Artillery rounds like those fired from a M110 are supersonic so they make a sonic boom like sound. That also means that you’ll hear the sound some seconds after the round has already dropped on you
I’m not an artillery expert, but I don’t think a mortar could possibly be supersonic. They are made to drop onto the target using gravity alone, so they should hit with some subsonic terminal velocity.
Is it even possible for freefall terminal velocity to be supersonic?
One thing I always giggle at in movies is when a falling bomb makes the descending whistle noise. It’s completely backwards, if you think about it- the sound should doppler shift the opposite way.
A bomb dropped from a plane would only make that descending (high-to-low pitch) sound from the point of view of someone on the plane. Someone on the ground would hear the bomb whistle low-to-high.
I have heard of some very heavy, deep-penetrator bombs that supposedly have a supersonic terminal velocity, but I couldn’t find anything that I would consider conclusive. (some forums, a few pics with opinions/statements, nothing official or authoritative)
<<Edited to add: I am assuming we’re all talking about the earth here, and not some other planet with a thinner atmosphere or plasma jets in an astronomical event, etc.>>
I think a lot of what we think bombs sound like come from Bugs Bunny, so take that with a grain of salt.

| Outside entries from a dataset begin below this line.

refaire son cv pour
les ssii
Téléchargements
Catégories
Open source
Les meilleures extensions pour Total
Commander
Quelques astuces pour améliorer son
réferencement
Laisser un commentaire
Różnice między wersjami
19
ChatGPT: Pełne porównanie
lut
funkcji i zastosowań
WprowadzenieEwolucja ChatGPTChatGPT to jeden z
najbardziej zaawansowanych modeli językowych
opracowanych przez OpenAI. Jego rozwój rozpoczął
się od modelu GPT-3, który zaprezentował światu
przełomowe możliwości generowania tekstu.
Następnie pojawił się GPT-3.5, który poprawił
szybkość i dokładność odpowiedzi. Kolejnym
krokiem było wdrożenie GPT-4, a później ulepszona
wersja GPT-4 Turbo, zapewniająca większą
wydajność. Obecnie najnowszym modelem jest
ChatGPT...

V-1 rockets did make a really loud noise, though. It often stopped before it hit, because (I might remember this incorrectly) early in their development the engine often ran out before it was supposed to, but later on they’d figured them out so they hit under power.
The V-1’s had a small propeller in its nose which was turned by the air that the V-1 was moving through. This propeller turned a counting device, which was how the V-1 measured how far it had gone. When it had reached its target distance according to this counter, the V-1’s control system would throw it into a steep dive. This steep dive tended to make the fuel stop flowing to the engine, so the engine would cut out at that point.
Later V-1’s fixed this problem and dove under full power.
I don’t think the high-to-low is because it’s approaching you. It’s because it’s going from “toward you” to “over your head” or “parallel to you”. If you intend to catch it on the fly (thus putting the artillery gunner “out” :p), then you’d hear a low-to high. But if you’re alive to tell the tale, it’s still high-to-low, just like a speeding 18-wheeler.
There was a bomb developed for the Gulf War (I or II?) which was designed to take the deeply buried bunkers used by the Iraqi high command. It had to go through 50 feet of dirt or gravel then a few feet of reinforced concrete. According to Time Magazine, some wag at the munitions plant even painted the name on it, “The Saddamizer”. It had a time delay fuse, a nose cone that was 25 feet of solid steel and was dropped from 50,000 feet. I wonder if that hit supersonic speeds?
The V1 was a pulse-jet, which apparently are VERY noisy; also called a buzz-bomb. They were subsonic, and the time to panic from what I read was when the noise stopped. What I read was that they ran out of fuel. George Orwell describes setting up lawn chairs on the hill at Hampstead Heath in north London to watch them coming in over London;I thought he said the sound stopped before they dived. You could see them flying in, the noise stopped, then they dived and where they hit a big explosion happened.
The V2’s OTOH, were parabolic flight rockets much faster than sound. When they first began to hit with no warning, the authorities blamed random explosions on gas mains. Some wags started calling the V2’s “flying gas mains”.
On the contrary, your link explicitly states that the peak speed attained in those jumps was “614 miles an hour, nine-tenths the speed of sound at my altitude.”
Fuzzy memory - but weren’t there some ‘dropped’ bombs that employed a propeller like that? Or maybe it was one of the atomic bombs, that they wanted to detonate before it hit the ground?
Some types of bomb fuses had/have (sorry, it’s been many years since I was current) a vane that can be confused as a propeller. It’s purpose is counting revolutions before it’s armed, to let the bomb fall a safe distance from the aircraft.
Many dropped bombs had similar sorts of things. They were usually used to arm the bomb, not detonate it. The mechanism would prevent the firing pin from striking the bomb’s detonator until the propeller had rotated a certain number of times. This prevented the bomb from accidentally blowing up too close to the plane that dropped it.